Cuarón used almost all first-time actors for Roma, casting his film with people who resembled those from his memories. After auditioning thousands for the role of Cleo, he found his leading lady in 24-year-old Yalitza Aparicio.
Aparicio says she'd never imagined that she might be the lead in a movie. She had just finished studying to be a preschool teacher in Tlaxiaco, Oaxaca when her sister requested that she accompany her to the casting call. Instead of her sister, who was pregnant at the time, she got the gig.
She says she had no idea who Alfonso Cuarón was, and had never seen his movies. But the director says he recognized in her the same face and spirit as his Libo.
And Aparicio says Cuarón entrusted her to portray Libo authentically — to demonstrate that such women do exist. Her own mother was a domestic worker, and she notes that many women leave their rural communities to clean houses and care for children — often leaving behind their own sons and daughters.
Yalitza Aparicio's portrayal is much appreciated by women like Perla Jiménez, an art historian who lives in Oaxaca. She says that Aparicio's appearance in the movie, with brown skin like her own, seemed to be proposing a new standard of beauty.
Jiménez's heritage is Zapotec, another indigenous culture of Oaxaca. She thanks Cuarón for celebrating indigenous women and all domestic workers. The movie dignifies their work, Jiménez says — work that is sometimes hidden and seen as shameful.
Roma actress Marina de Tavira agrees. She portrays the mother, Sofia, who has a troubled marriage.
"She's going through a very stressful moment, and she has a very complex relationship with Cleo," de Tavira says. "Even if it's an employer-employee relationship, it's also very intimate and very family-like. She struggles with that, because she's also a silent witness of all the pain she's going through."
Like her character, the actress is also a single mother, and she relies on a woman named Guadalupe to help her raise her son Tadeo.

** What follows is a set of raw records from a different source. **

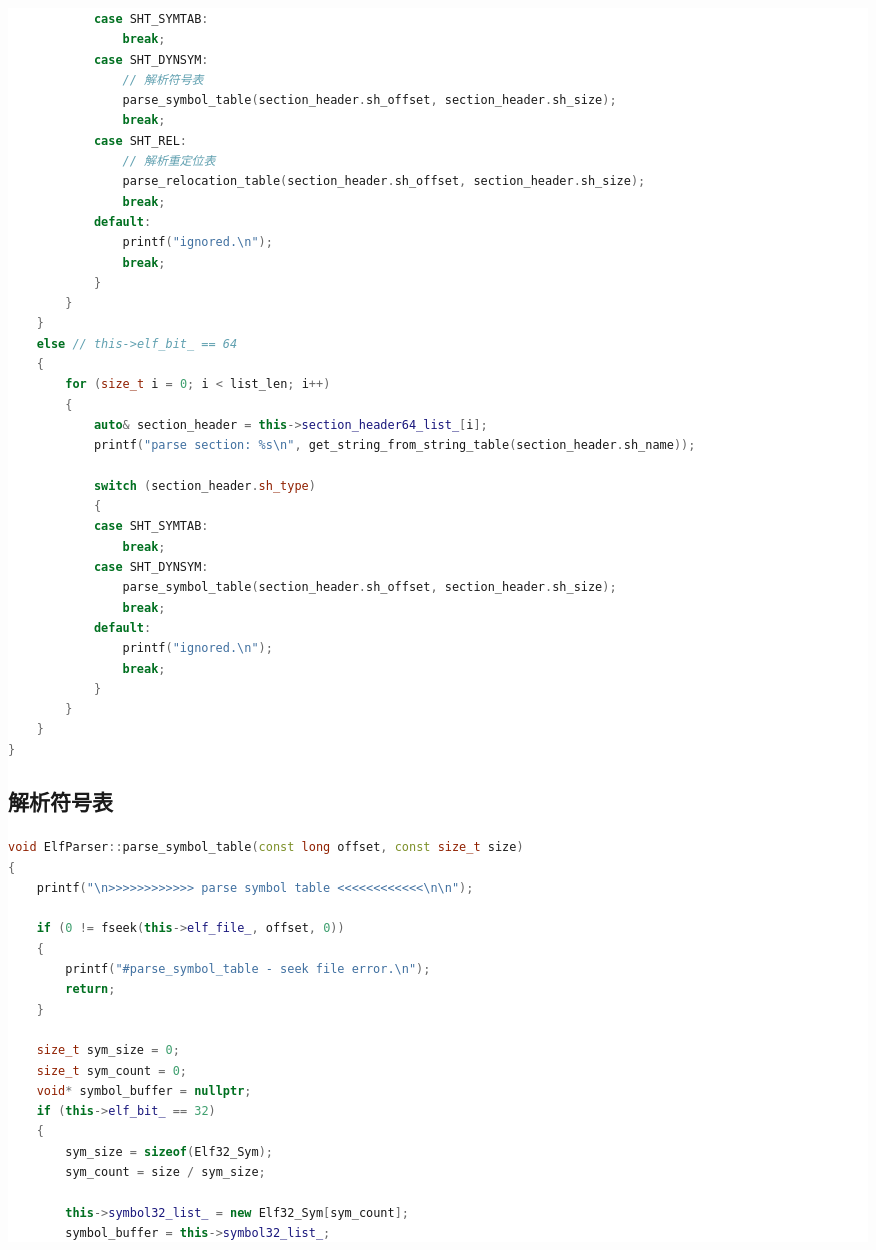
 ```cpp
            case SHT_SYMTAB:
                break;
            case SHT_DYNSYM:
                // 解析符号表
                parse_symbol_table(section_header.sh_offset, section_header.sh_size);
                break;
            case SHT_REL:
                // 解析重定位表
                parse_relocation_table(section_header.sh_offset, section_header.sh_size);
                break;
            default:
                printf("ignored.\n");
                break;
            }
        }
    }
    else // this->elf_bit_ == 64
    {
        for (size_t i = 0; i < list_len; i++)
        {
            auto& section_header = this->section_header64_list_[i];
            printf("parse section: %s\n", get_string_from_string_table(section_header.sh_name));

            switch (section_header.sh_type)
            {
            case SHT_SYMTAB:
                break;
            case SHT_DYNSYM:
                parse_symbol_table(section_header.sh_offset, section_header.sh_size);
                break;
            default:
                printf("ignored.\n");
                break;
            }
        }
    }
}
```



## 解析符号表

```cpp
void ElfParser::parse_symbol_table(const long offset, const size_t size)
{
    printf("\n>>>>>>>>>>>> parse symbol table <<<<<<<<<<<<\n\n");

    if (0 != fseek(this->elf_file_, offset, 0))
    {
        printf("#parse_symbol_table - seek file error.\n");
        return;
    }

    size_t sym_size = 0;
    size_t sym_count = 0;
    void* symbol_buffer = nullptr;
    if (this->elf_bit_ == 32)
    {
        sym_size = sizeof(Elf32_Sym);
        sym_count = size / sym_size;

        this->symbol32_list_ = new Elf32_Sym[sym_count];
        symbol_buffer = this->symbol32_list_;
```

"Because women together can bring up children in a very, very special way and help each other," de Tavira says. "Guadalupe and I know exactly the clock of Tadeo, and we're remembering each other about his medicines, about what he's going to eat. I mean, we're like two brains working in the same direction."
Outside the Cine Tonalá movie theater in Mexico City's Roma district last weekend, 13-year-old Danae Quiroz said the movie made her reflect on Mexico's classism and racism toward domestic workers.
Her father, Andrés Quiroz, said that he was glad the movie breaks stereotypes. The main character of Roma doesn't end up with a prince, he says. Instead, she earns a family's love and respect.
Nina Gregory edited this story for broadcast. Patrick Jarenwattananon adapted it for the Web.